Fusobacterium necrophorum is a gram-negative, non-spore-forming, anaerobic bacillus. This organism is considered normal human flora in the oropharynx and has been associated with tonsillitis, peritonsillar abscess, and pulmonary lesions with occasional cavitation [2]. The list of etiologic agents for cavitary lesions is extensive. While discovering the particular agent responsible, many clinicians attempt ruling out Mycobacterium tuberculosis and malignancy [7]. A rare cause of cavitation is F. necrophorum. Most commonly, this bacterium is associated with Lemierre’s syndrome with an estimated incidence of 1/1,000,000 cases worldwide [2]. A frequent site of septic emboli is in the lungs with an incidence of 80% [2]. Radiographic evidence on chest CT typically includes lobar consolidation, pleural effusion, and peripheral pulmonary nodules with occasional cavitation [2]. Studies have also found empyema and lung abscess to be relatively common with additional evidence of both pneumatoceles and pneumothorax [8].

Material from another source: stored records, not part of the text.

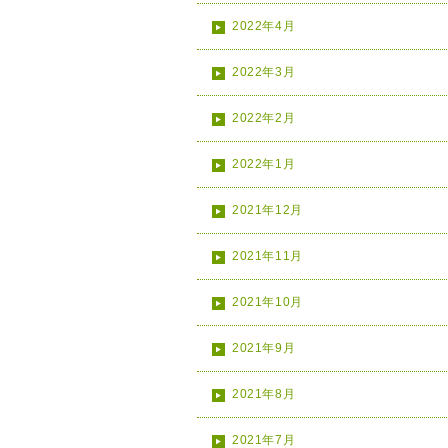
2022年4月
2022年3月
2022年2月
2022年1月
2021年12月
2021年11月
2021年10月
2021年9月
2021年8月
2021年7月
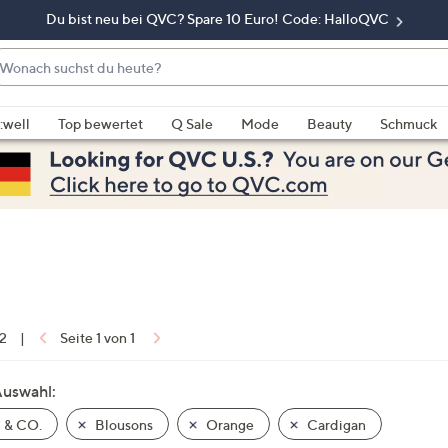
Du bist neu bei QVC? Spare 10 Euro! Code: HalloQVC
onach
chst
enn
u
rschläge
:well
Top bewertet
Q Sale
Mode
Beauty
Schmuck
eute?
rfügbar
nd,
erwenden
e
e
eiltasten
ach
ben
nd
 2
|
Seite 1 von 1
ach
nten
Auswahl:
der
 & CO.
Blousons
Orange
Cardigan
ischen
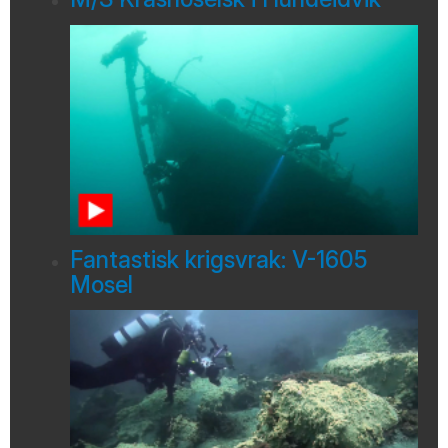
Fantastisk krigsvrak: V-1605
Mosel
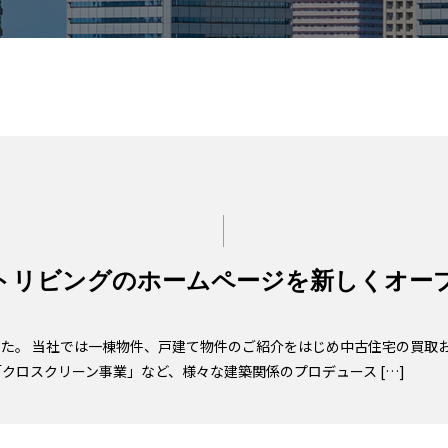
トリビングのホームページを新しくオー
た。 当社では一棟物件、戸建て物件のご紹介をはじめ中古住宅の買取
クロスクリーン事業」など、様々な建築関係のプロデュース […]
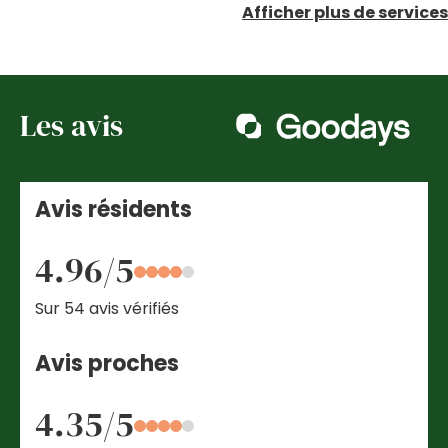
Afficher plus de services
Les avis
Avis résidents
4.96/5
Sur 54 avis vérifiés
Avis proches
4.35/5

After further literature review, few studies have discovered F. necrophorum bacteremia with pulmonary emboli exclusive of septic thrombophlebitis [6,9]. While this presentation can progress to post-anginal sepsis, prompt diagnosis and proper treatment are required, entailing high clinical suspicion. Additional studies are warranted to discover the various presentations with this uncommon bacterium.

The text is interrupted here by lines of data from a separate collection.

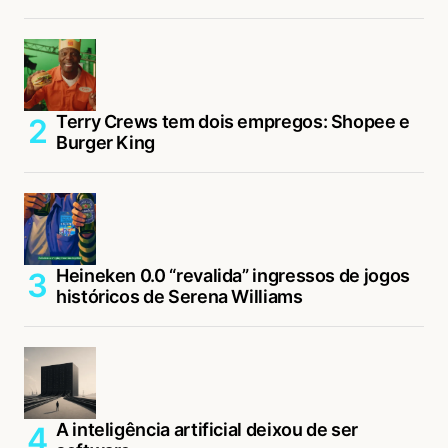
Terry Crews tem dois empregos: Shopee e
Burger King
Heineken 0.0 “revalida” ingressos de jogos
históricos de Serena Williams
A inteligência artificial deixou de ser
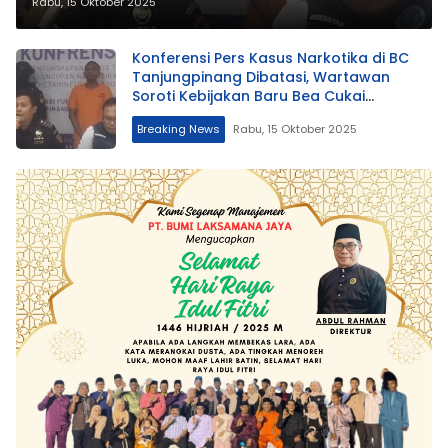
Rabu, 15 Oktober 2025
Konferensi Pers Kasus Narkotika di BC
Tanjungpinang Dibatasi, Wartawan
Soroti Kebijakan Baru Bea Cukai
Tanjungpinang
Breaking News
Rabu, 15 Oktober 2025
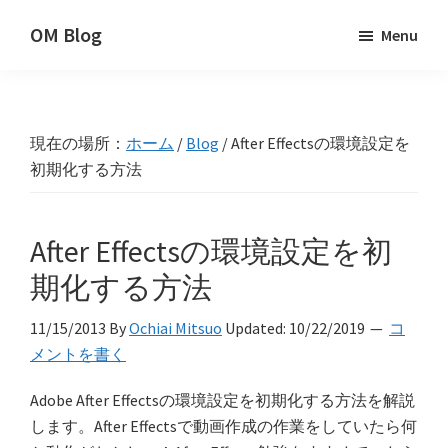
Skip
Skip
Skip
OM Blog
Menu
to
to
to
Digital
primary
main
primary
Artist
navigation
content
sidebar
Hacks!
現在の場所：
ホーム
/
Blog
/
After Effectsの環境設定を
初期化する方法
After Effectsの環境設定を初
期化する方法
11/15/2013
By
Ochiai Mitsuo
Updated:
10/22/2019
コ
メントを書く
Adobe After Effectsの環境設定を初期化する方法を解説
します。After Effectsで動画作成の作業をしていたら何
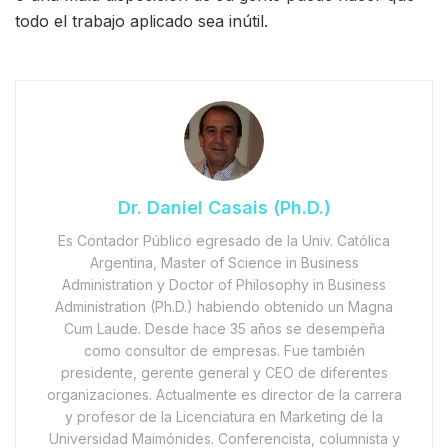
todo el trabajo aplicado sea inútil.
Dr. Daniel Casais (Ph.D.)
Es Contador Público egresado de la Univ. Católica
Argentina, Master of Science in Business
Administration y Doctor of Philosophy in Business
Administration (Ph.D.) habiendo obtenido un Magna
Cum Laude. Desde hace 35 años se desempeña
como consultor de empresas. Fue también
presidente, gerente general y CEO de diferentes
organizaciones. Actualmente es director de la carrera
y profesor de la Licenciatura en Marketing de la
Universidad Maimónides. Conferencista, columnista y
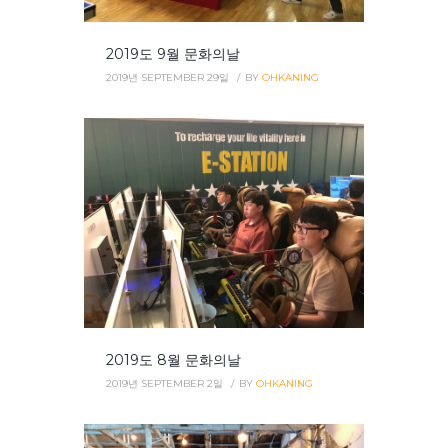
2019도 9월 문화의날
2019년 SEPTEMBER 29일
BY
OHKANING
2019도 8월 문화의날
2019년 SEPTEMBER 2일
BY
OHKANING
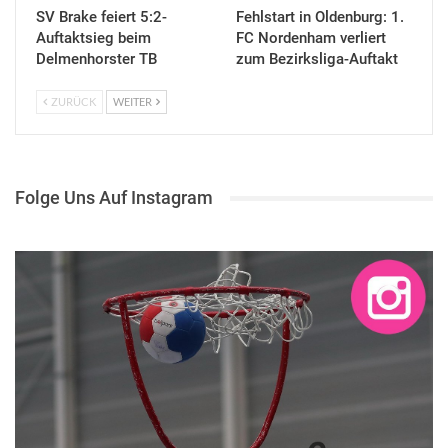
SV Brake feiert 5:2-
Fehlstart in Oldenburg: 1.
Auftaktsieg beim
FC Nordenham verliert
Delmenhorster TB
zum Bezirksliga-Auftakt
ZURÜCK
WEITER
Folge Uns Auf Instagram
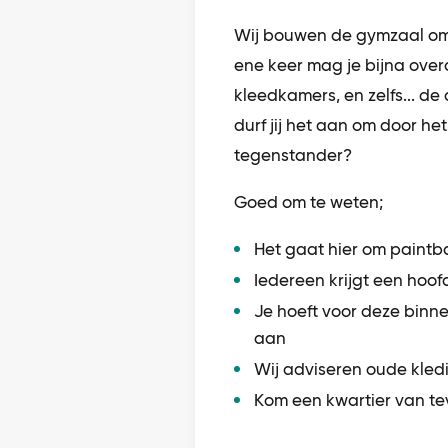
Wij bouwen de gymzaal om 
ene keer mag je bijna over
kleedkamers, en zelfs... de
durf jij het aan om door h
tegenstander?
Goed om te weten;
Het gaat hier om paintba
Iedereen krijgt een hoo
Je hoeft voor deze binne
aan
Wij adviseren oude kled
Kom een kwartier van tev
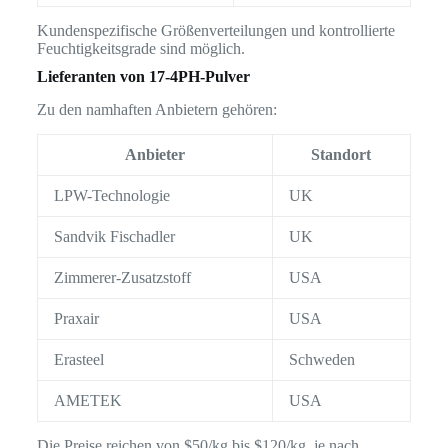
Kundenspezifische Größenverteilungen und kontrollierte
Feuchtigkeitsgrade sind möglich.
Lieferanten von 17-4PH-Pulver
Zu den namhaften Anbietern gehören:
Anbieter
Standort
LPW-Technologie
UK
Sandvik Fischadler
UK
Zimmerer-Zusatzstoff
USA
Praxair
USA
Erasteel
Schweden
AMETEK
USA
Die Preise reichen von $50/kg bis $120/kg, je nach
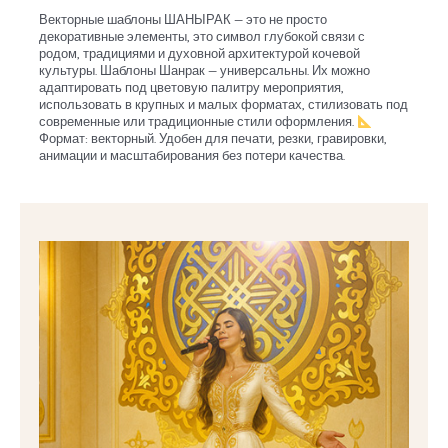
Векторные шаблоны ШАНЫРАК — это не просто
декоративные элементы, это символ глубокой связи с
родом, традициями и духовной архитектурой кочевой
культуры. Шаблоны Шанрак — универсальны. Их можно
адаптировать под цветовую палитру мероприятия,
использовать в крупных и малых форматах, стилизовать под
современные или традиционные стили оформления.
Формат: векторный. Удобен для печати, резки, гравировки,
анимации и масштабирования без потери качества.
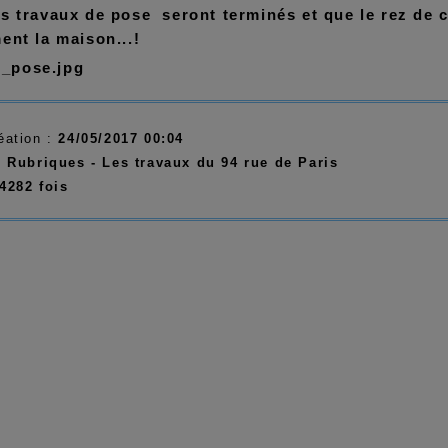
s travaux de pose seront terminés et que le rez de c
ent la maison...!
éation :
24/05/2017 00:04
:
Rubriques - Les travaux du 94 rue de Paris
4282 fois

Initially, empiric antibiotic therapy is administered to target F. necrophorum and other oral streptococci [4]. F. necrophorum has been found susceptible to penicillin, clindamycin, metronidazole, and chloramphenicol, with variable success in cephalosporins, erythromycin, and tetracyclines [8]. The use of antibiotics resistant to beta-lactamase is the preferred treatment due to cases of failed therapy with penicillin and production of beta-lactamase by F. necrophorum [4]. Common empiric treatments include piperacillin-tazobactam 3.375 mg IV every six hours, Imipenem 500 mg IV every six hours, or ceftriaxone 2g IV every 24 hours plus metronidazole 500 mg IV every eight hours [4]. Once culture and sensitivity data are available, antibiotic treatment should be tailored accordingly.

Conclusions

In closing, we presented a rare case of lung abscess and bacteremia due to F. necrophorum without the classic presentation of Lemeirre’s syndrome. Although our patient had positive blood cultures and a cavitary pulmonary lesion, he did not show evidence of internal jugular venous thrombophlebitis. This case was intended to share with the medical community a rare etiologic agent associated with metastatic pulmonary emboli and common treatments recommended, despite uniform guidelines. Patients presenting with progressive pharyngitis, respiratory distress, septic pulmonary emboli, and persistent symptoms despite antibiotics, should have F. necrophorum included in the differential diagnosis even in the absence of jugular venous thrombosis.